Over the past few months we have been working with our partners to define the main guidelines of the Lab 8.7 experiments. This has enabled us, among other things, to carry out thorough preparatory work for the projects that will start in 2021. RHSF has also applied to the French Development Agency (AFD) for funding over three years (December 2021 to November 2024) for two Lab 8.7 experiments, one in industry in Malaysia and the other in agriculture in Costa Rica. AFD’s response will be known in July. In addition, we have developed and shared a RHSF reference framework that will allow each stakeholder in the supply chains to act step by step to prevent risks. Based on existing frameworks, the Duty of Care Act, RHSF’s field experience and the operational questions of Lab 8.7 companies, this RHSF framework is available to all stakeholders. We share what we do and we ask the different stakeholders to bring their point of view, in a spirit of co-construction. It is a kind of ‘open source’ for the common good. We are now working to get the leaders of large companies to be “pathfinders” by committing themselves on the basis of this document to implement a sincere and coherent policy for the prevention of forced labour and child labour.

In addition to this work at the highest political level in France, you have deployed actions at the international level with the International Labour Organisation (ILO)…

We have worked with the ILO for many years. In 2020, our partnership was formalised through joint work.

RHSF and the ILO produced a report that provides a qualitative analysis of companies’ policies to prevent the risk of child labour, a summary of the challenges they face, and recommendations. This study is in fact the starting point for the reference framework we have just mentioned.

The second action that links us to the ILO is an international cartoon competition. The aim here is to turn the pen into a weapon against forced labour and child labour. We received more than 400 cartoons from artists from over 60 countries. The results of the competition will be known during the summer, following a public vote on social networks. The exhibition resulting from the competition will be open to all: employers, employees, consumers…

Working with the ILO is exciting because it involves two complementary visions. The members of the ILO, who are tripartite (governments, companies and trade unions), frame the subject. They have the right words, because they are responsible for writing international laws. We work in the field, with companies: we therefore bring a practical and concrete vision of the issues.

RHSF is more than ever committed to raising public awareness. The “RHSF Movement” initiated in 2020 now has more than 200 members, how can they take an action?

First of all, I would like to thank them for their involvement by our side. Each of us can make a contribution at his or her level. The more people we will be, the more we will succeed in moving the lines and developing lasting and steady solutions. In other words, solutions that will resist crises, such as Covid 19, which we did not expect. Forced labour and child labour can be very close, even at our doorstep.
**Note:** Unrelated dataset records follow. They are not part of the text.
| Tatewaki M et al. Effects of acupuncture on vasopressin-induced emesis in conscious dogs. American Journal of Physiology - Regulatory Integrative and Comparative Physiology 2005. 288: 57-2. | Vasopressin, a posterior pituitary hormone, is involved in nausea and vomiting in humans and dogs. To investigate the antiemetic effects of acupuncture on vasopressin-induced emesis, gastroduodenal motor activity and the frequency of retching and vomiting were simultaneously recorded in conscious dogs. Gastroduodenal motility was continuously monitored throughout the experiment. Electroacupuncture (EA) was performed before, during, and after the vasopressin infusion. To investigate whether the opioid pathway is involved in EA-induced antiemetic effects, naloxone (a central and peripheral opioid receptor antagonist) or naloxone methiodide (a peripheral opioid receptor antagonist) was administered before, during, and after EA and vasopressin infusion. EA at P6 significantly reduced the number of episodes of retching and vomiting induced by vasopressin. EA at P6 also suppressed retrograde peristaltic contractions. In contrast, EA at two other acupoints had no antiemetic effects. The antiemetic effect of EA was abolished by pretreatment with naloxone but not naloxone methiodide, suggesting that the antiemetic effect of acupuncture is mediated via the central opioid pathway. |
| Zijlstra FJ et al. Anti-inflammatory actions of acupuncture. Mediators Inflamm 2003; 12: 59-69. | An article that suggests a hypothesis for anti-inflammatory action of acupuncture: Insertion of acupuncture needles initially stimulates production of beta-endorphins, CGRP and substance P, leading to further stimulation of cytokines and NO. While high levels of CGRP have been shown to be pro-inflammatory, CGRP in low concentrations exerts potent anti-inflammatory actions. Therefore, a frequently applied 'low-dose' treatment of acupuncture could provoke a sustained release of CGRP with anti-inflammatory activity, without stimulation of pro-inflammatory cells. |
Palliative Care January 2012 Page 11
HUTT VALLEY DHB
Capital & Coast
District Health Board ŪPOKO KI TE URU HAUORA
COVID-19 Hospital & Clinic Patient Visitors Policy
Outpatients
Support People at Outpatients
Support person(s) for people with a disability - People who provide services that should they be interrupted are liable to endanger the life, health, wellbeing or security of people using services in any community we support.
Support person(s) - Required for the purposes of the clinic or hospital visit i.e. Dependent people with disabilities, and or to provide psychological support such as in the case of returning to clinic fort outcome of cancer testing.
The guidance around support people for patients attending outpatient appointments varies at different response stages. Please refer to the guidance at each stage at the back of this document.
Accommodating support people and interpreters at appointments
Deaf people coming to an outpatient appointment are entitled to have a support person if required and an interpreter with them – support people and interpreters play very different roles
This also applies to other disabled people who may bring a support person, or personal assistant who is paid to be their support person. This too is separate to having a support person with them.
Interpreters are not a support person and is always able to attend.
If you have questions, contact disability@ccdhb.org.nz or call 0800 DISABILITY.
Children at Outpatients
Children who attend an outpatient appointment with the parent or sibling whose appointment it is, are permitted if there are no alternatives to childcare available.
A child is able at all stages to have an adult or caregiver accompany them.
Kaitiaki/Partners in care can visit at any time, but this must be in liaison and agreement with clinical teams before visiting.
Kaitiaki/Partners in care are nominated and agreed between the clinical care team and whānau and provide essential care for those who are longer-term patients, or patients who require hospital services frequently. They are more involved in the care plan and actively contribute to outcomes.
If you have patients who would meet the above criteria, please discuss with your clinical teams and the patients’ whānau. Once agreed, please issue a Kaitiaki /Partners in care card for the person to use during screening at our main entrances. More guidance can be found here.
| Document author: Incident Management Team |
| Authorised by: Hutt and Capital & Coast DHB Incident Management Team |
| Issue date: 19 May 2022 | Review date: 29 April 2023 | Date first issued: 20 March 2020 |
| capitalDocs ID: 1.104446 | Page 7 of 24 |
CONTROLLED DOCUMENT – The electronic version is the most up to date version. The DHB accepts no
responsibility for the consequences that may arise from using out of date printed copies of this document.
The reality is complex, so the first thing to do is to understand the issue, without being Manichean. Our members – but also all consumers and citizens – can get information on our website, where we offer many tools to understand forced labour and child labour. Each of them can also follow our different actions, relay our missions and achievements on social networks.

The second point I would like to stress is that it is difficult to fight forced labour and child labour, because the situations are embedded in our production chains, invisible to consumers and inextricable for the workers. Joining the “RHSF Movement” means being part of the people who stand up, who decide not to rely on the misery of others for their daily consumption. Our ambition, with you, is that every child can dream about the future and that everyone can work with dignity here and there, at the other end of the world.